I would like the line with "Figure 6: Comparisonof" and every line after it, down to the end of the entries below, output exactly and without pictures.

(Stored data)
----
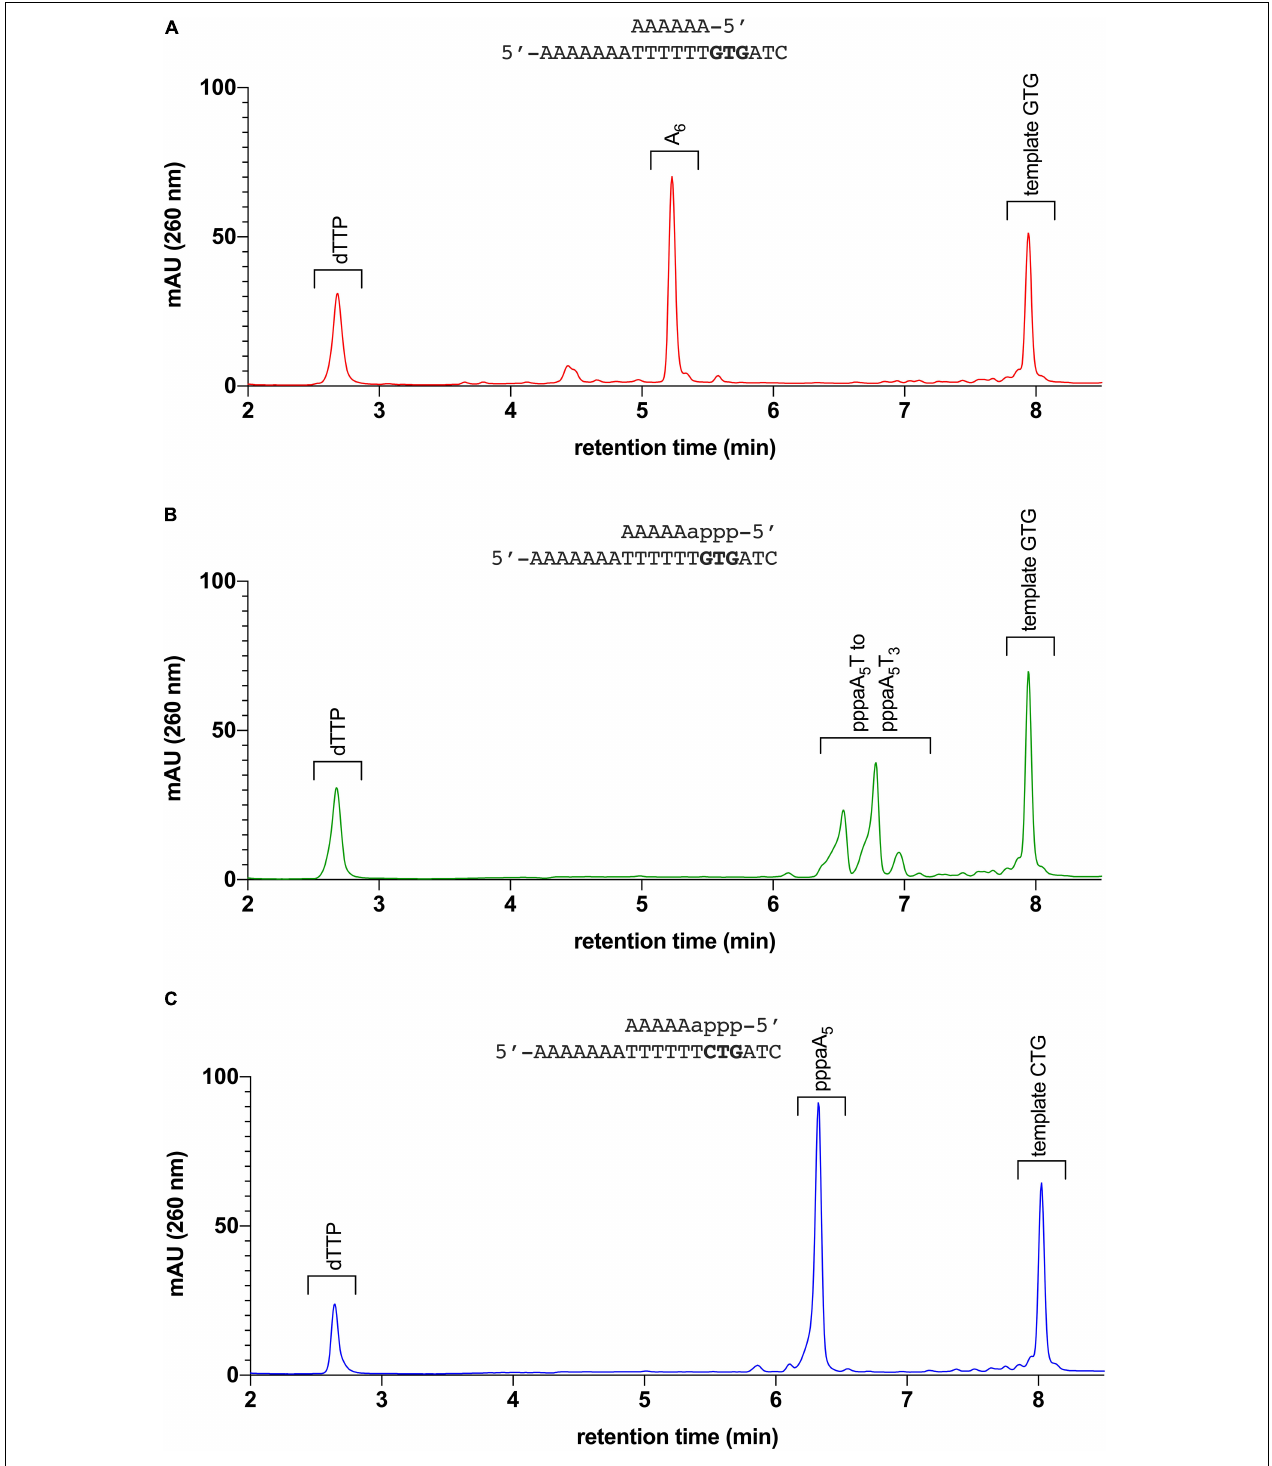
FIGURE 2 | Elongation assay: pRN1 enzyme incubated with different primer-template substrates. (A) Primer-template combination A6/GTG: The synthetic 6 nt primer is not elongated by the primase in presence of dTTP. (B) Primer-template combination pppaA5/GTG (6 nt primer with triphosphorylated ribonucleoside at 5 (cid:48) terminus): The 6 nt primer is elongated by the primase in presence of dTTP. Incorporation of dTTP by the primase leads to formation of unit length products (primase mode, for comparison of primers formed with this template, refer to Supplementary Figure 1 ). (C) Primer-template combination pppaA5/CTG: The primer pppaA5 on a template lacking the recognition sequence GTG is not elongated. No unit length products are observed with template CTG instead of GTG.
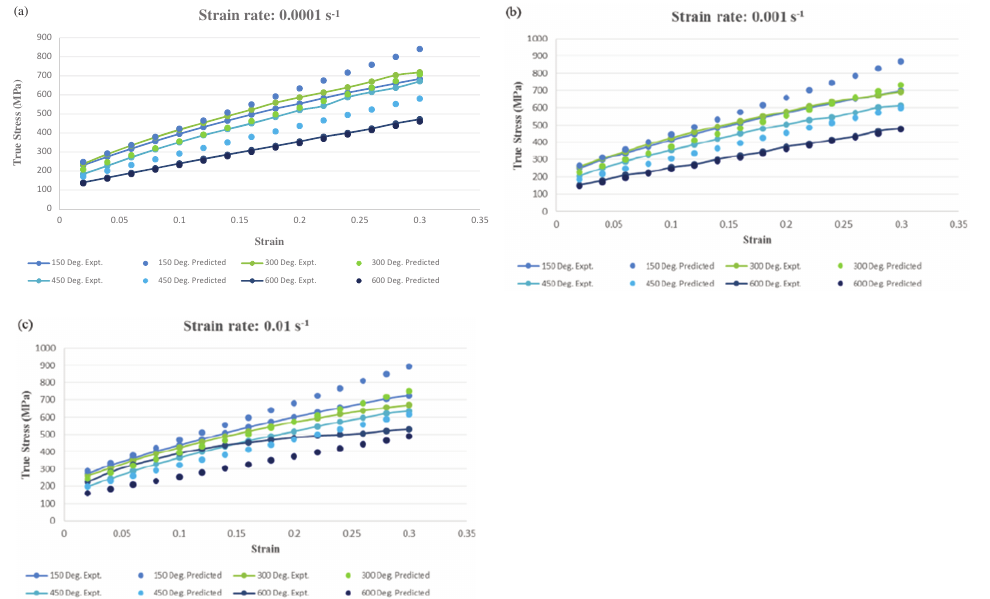
Figure 6: Comparisonof experimentalandpredictedflowstressfor KHL modelforASS316 forstrainrates of (a)0.0001s − 1 (b) 0.001s − 1 (c) 0.01s − 1 .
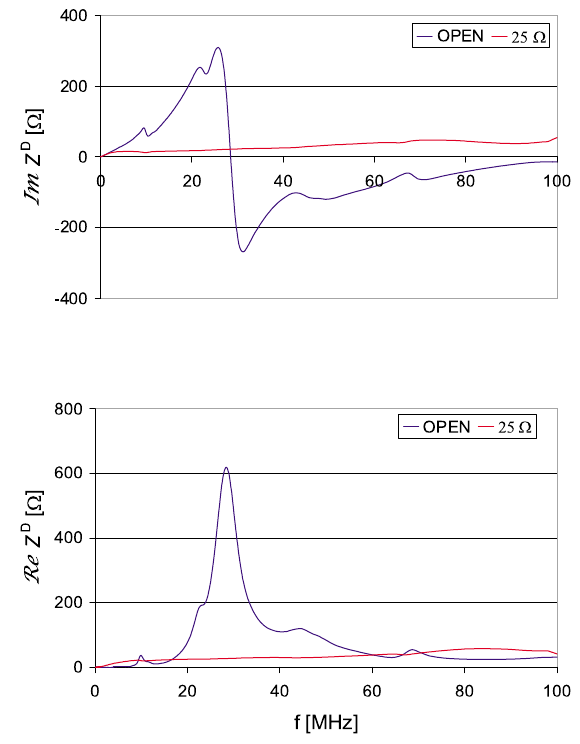
FIG. 8. (Color) Input impedance of the prototype kicker mag- net at the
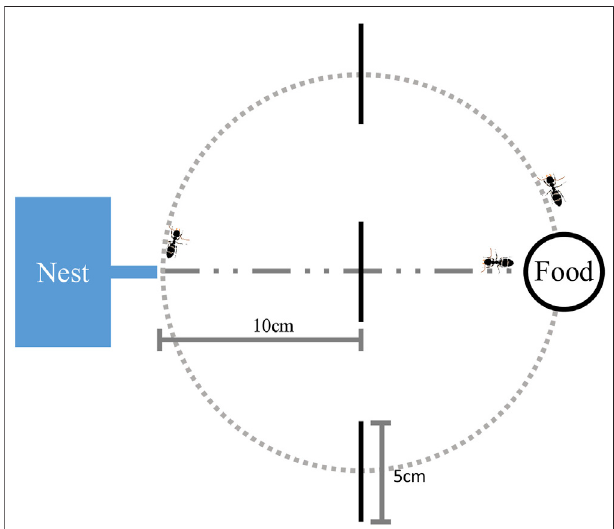
FIGURE 1 | Experimental setup. The dotted line indicates the initial pheromonepath, wherethetrailpheromonewasdepositedalongacirclewith a radius of 10 cm. The dash-dotted line indicates the shortcut path. A feeder platformwasplacedontheedgeofthecircleandthenestwasplacedon the other side. The black vertical lines represent the decision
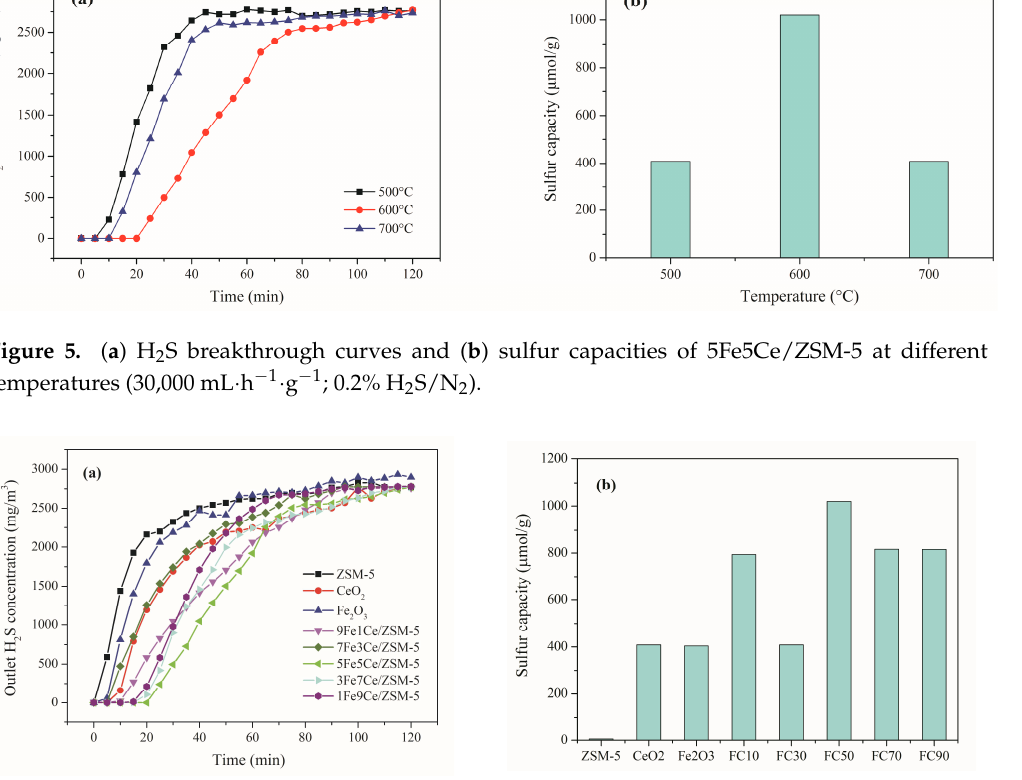
Figure 6. ( a ) H 2 S breakthrough curves and ( b ) sulfur capacities of x Fe y Ce/ZSM-5 with various CeO 2 contents (600 °C; 30,000 mL·h −1 ·g −1 ; 0.2% H 2 S/N 2 ).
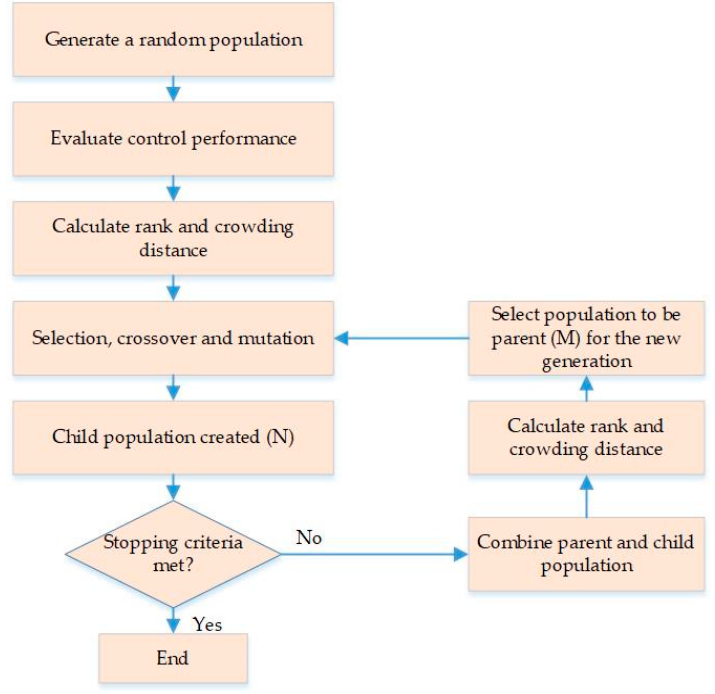
Figure 10. Flowchart of non-dominated sorting genetic algorithm (NSGA)-II.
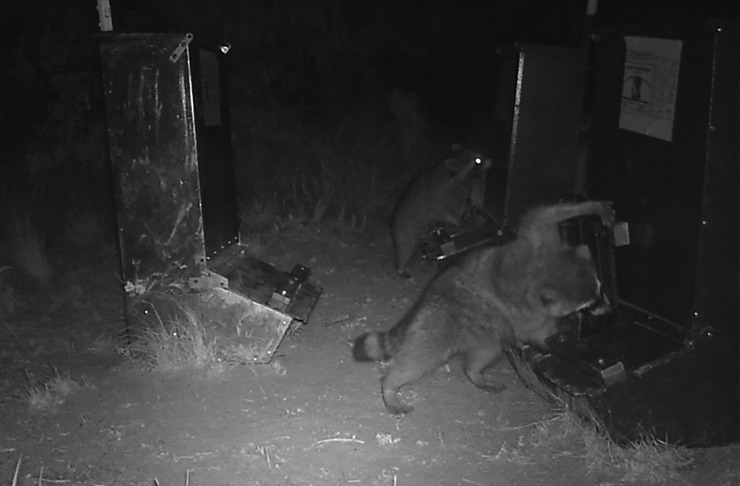
Raccoons opening commercial feeder doors with 4.5 kg weights attached.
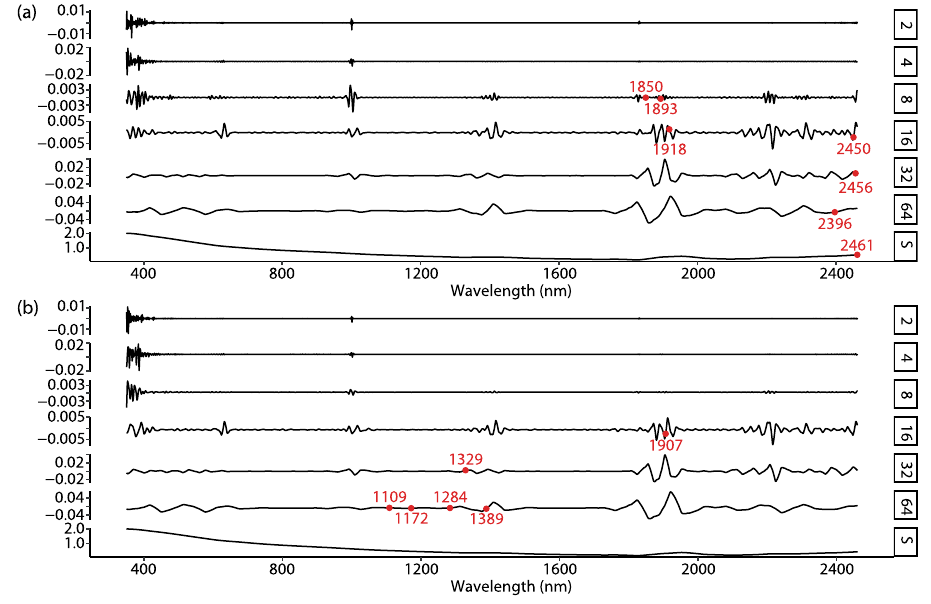
Figure 4. Optimal combinations of wavelets for explaining soil clay ( a ) and pH values ( b ).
----
EXERCISE OUTPUT:
Figure 6: Comparisonof experimentalandpredictedflowstressfor KHL modelforASS316 forstrainrates of (a)0.0001s − 1 (b) 0.001s − 1 (c) 0.01s − 1 .
FIG. 8. (Color) Input impedance of the prototype kicker mag- net at the
FIGURE 1 | Experimental setup. The dotted line indicates the initial pheromonepath, wherethetrailpheromonewasdepositedalongacirclewith a radius of 10 cm. The dash-dotted line indicates the shortcut path. A feeder platformwasplacedontheedgeofthecircleandthenestwasplacedon the other side. The black vertical lines represent the decision
Figure 6. ( a ) H 2 S breakthrough curves and ( b ) sulfur capacities of x Fe y Ce/ZSM-5 with various CeO 2 contents (600 °C; 30,000 mL·h −1 ·g −1 ; 0.2% H 2 S/N 2 ).
Figure 10. Flowchart of non-dominated sorting genetic algorithm (NSGA)-II.
Raccoons opening commercial feeder doors with 4.5 kg weights attached.
Figure 4. Optimal combinations of wavelets for explaining soil clay ( a ) and pH values ( b ).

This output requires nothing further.